17日は4人の子供ら親族にみとられて、苦しむことなく息を引き取った。19日の家族葬には、子供や孫、ひ孫ら親族に、弟子の代表として林家うん平だけが参列したという。

こん平さんの晩年は病気との闘いだった。04年に体調が悪化して「笑点」を休演。しばらくは病名が分からない状態が続いたが、翌05年に多発性硬化症と判明した。神経の難病で、落語家の命綱ともいえる声を奪われ、言葉が不自由になった。40年間レギュラーを務めた「笑点」も06年に正式に降板。その後は高座復帰を目指して、リハビリに専念した。声が出るまでに回復し、主催した「都電寄席」などで両手を上げて「チャラーン」と叫ぶギャグを披露するなど、元気な姿を見せた。また、三遊亭小遊三と始めた「らくご卓球クラブ」の練習にも参加。鮮やかなラリーを見せたこともあった。

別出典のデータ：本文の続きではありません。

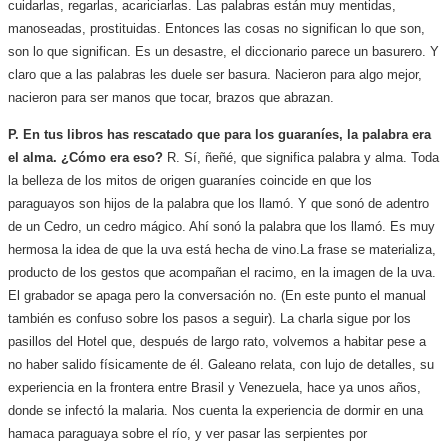
cuidarlas, regarlas, acariciarlas. Las palabras están muy mentidas,
manoseadas, prostituidas. Entonces las cosas no significan lo que son,
son lo que significan. Es un desastre, el diccionario parece un basurero. Y
claro que a las palabras les duele ser basura. Nacieron para algo mejor,
nacieron para ser manos que tocar, brazos que abrazan.
P
. En tus libros has rescatado que para los guaraníes, la palabra era
el alma. ¿Cómo era eso?
R. Sí, ñeñé, que significa palabra y alma. Toda
la belleza de los mitos de origen guaraníes coincide en que los
paraguayos son hijos de la palabra que los llamó. Y que sonó de adentro
de un Cedro, un cedro mágico. Ahí sonó la palabra que los llamó. Es muy
hermosa la idea de que la uva está hecha de vino.
La frase se materializa,
producto de los gestos que acompañan el racimo, en la imagen de la uva.
El grabador se apaga pero la conversación no. (En este punto el manual
también es confuso sobre los pasos a seguir). La charla sigue por los
pasillos del Hotel que, después de largo rato, volvemos a habitar pese a
no haber salido físicamente de él. Galeano relata, con lujo de detalles, su
experiencia en la frontera entre Brasil y Venezuela, hace ya unos años,
donde se infectó la malaria. Nos cuenta la experiencia de dormir en una
hamaca paraguaya sobre el río, y ver pasar las serpientes por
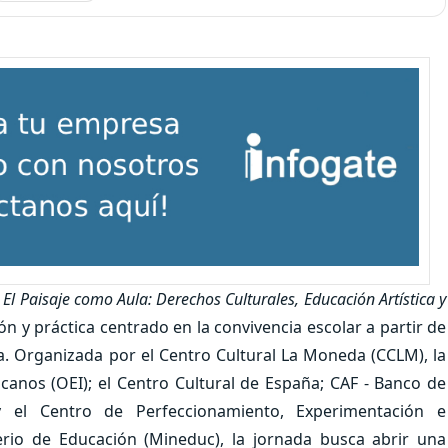
a
El Paisaje como Aula: Derechos Culturales, Educación Artística y
ón y práctica centrado en la convivencia escolar a partir de
ica. Organizada por el Centro Cultural La Moneda (CCLM), la
anos (OEI); el Centro Cultural de España; CAF - Banco de
y el Centro de Perfeccionamiento, Experimentación e
erio de Educación (Mineduc), la jornada busca abrir una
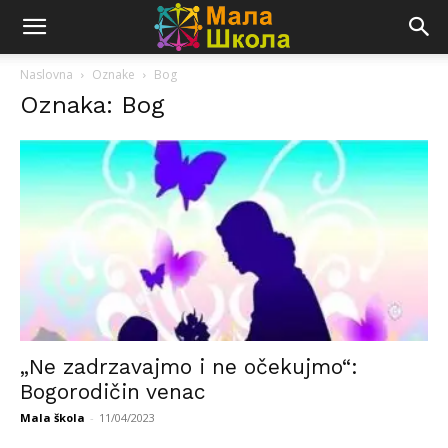
Naslovna
Oznake
Bog
Oznaka: Bog
„Ne zadrzavajmo i ne očekujmo“:
Bogorodičin venac
Mala škola
-
11/04/2023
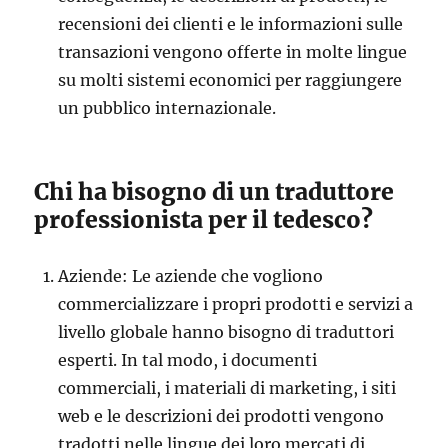
recensioni dei clienti e le informazioni sulle
transazioni vengono offerte in molte lingue
su molti sistemi economici per raggiungere
un pubblico internazionale.
Chi ha bisogno di un traduttore
professionista per il tedesco?
Aziende: Le aziende che vogliono
commercializzare i propri prodotti e servizi a
livello globale hanno bisogno di traduttori
esperti. In tal modo, i documenti
commerciali, i materiali di marketing, i siti
web e le descrizioni dei prodotti vengono
tradotti nelle lingue dei loro mercati di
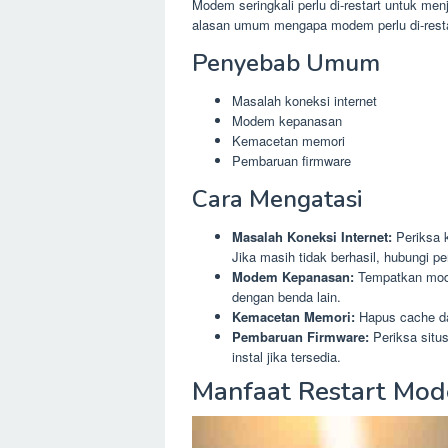
Modem seringkali perlu di-restart untuk men
alasan umum mengapa modem perlu di-resta
Penyebab Umum
Masalah koneksi internet
Modem kepanasan
Kemacetan memori
Pembaruan firmware
Cara Mengatasi
Masalah Koneksi Internet:
Periksa 
Jika masih tidak berhasil, hubungi p
Modem Kepanasan:
Tempatkan mode
dengan benda lain.
Kemacetan Memori:
Hapus cache da
Pembaruan Firmware:
Periksa situ
instal jika tersedia.
Manfaat Restart Mo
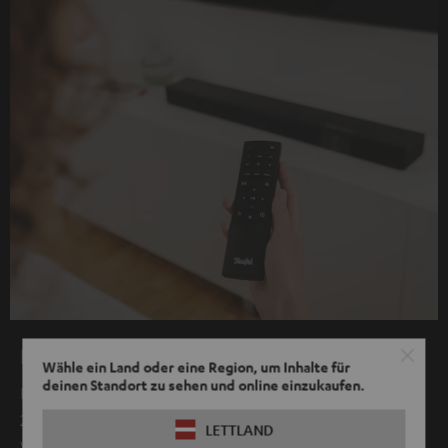
Eine Fernbedienung
Wähle ein Land oder eine Region, um Inhalte für
deinen Standort zu sehen und online einzukaufen.
Per HDMI am TV-Gerät verbunden lässt sich die CINEBAR
22 einfach mit der TV-Fernbedienung steuern.
LETTLAND
Vorausgesetzt dein TV-Gerät unterstützt HDMI CEC.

多発性硬化症に加え、糖尿病、脳梗塞なども患ったが、その闘病体験をもとに講演会も実施。2020年パラリンピックの応援大使にも任命され、昨年8月には小池都知事とともにパラリンピックのイベントに登場していた。

こん平さんは新潟の農家で育ち、中学卒業と同時に上京。当時の爆笑王だった初代林家三平さんに入門した。師匠譲りの型破りの高座で人気を集め、二つ目ながら66年に始まった「笑点」の大喜利メンバーに抜てきされ、「チャラーン」「こん平で~す」のギャグと明るいキャラクターで親しまれた。師匠の死後は37歳の若さで三平一門を率いて、林家正蔵、林家たい平、2代目林家三平らを育てた。落語協会の理事も長く務めた。大学4年の孫が落語研究会に入っており、落語家デビューを楽しみにしていたが、その晴れ姿を見ることはかなわなかった。

◆林家こん平(はやしや・こんぺい)1943年(昭18)3月12日、新潟県千谷沢村(現長岡市)生まれ。58年に初代三平さんに入門。66年に「笑点」の大喜利メンバーに。72年に真打ち昇進。郷里新潟の話題や時事ネタを取り入れた高座で人気があった。三遊亭小遊三と「らくご卓球クラブ」を結成し、世界ベテラン卓球選手権にも出場した。著書に「チャランポラン闘病記」。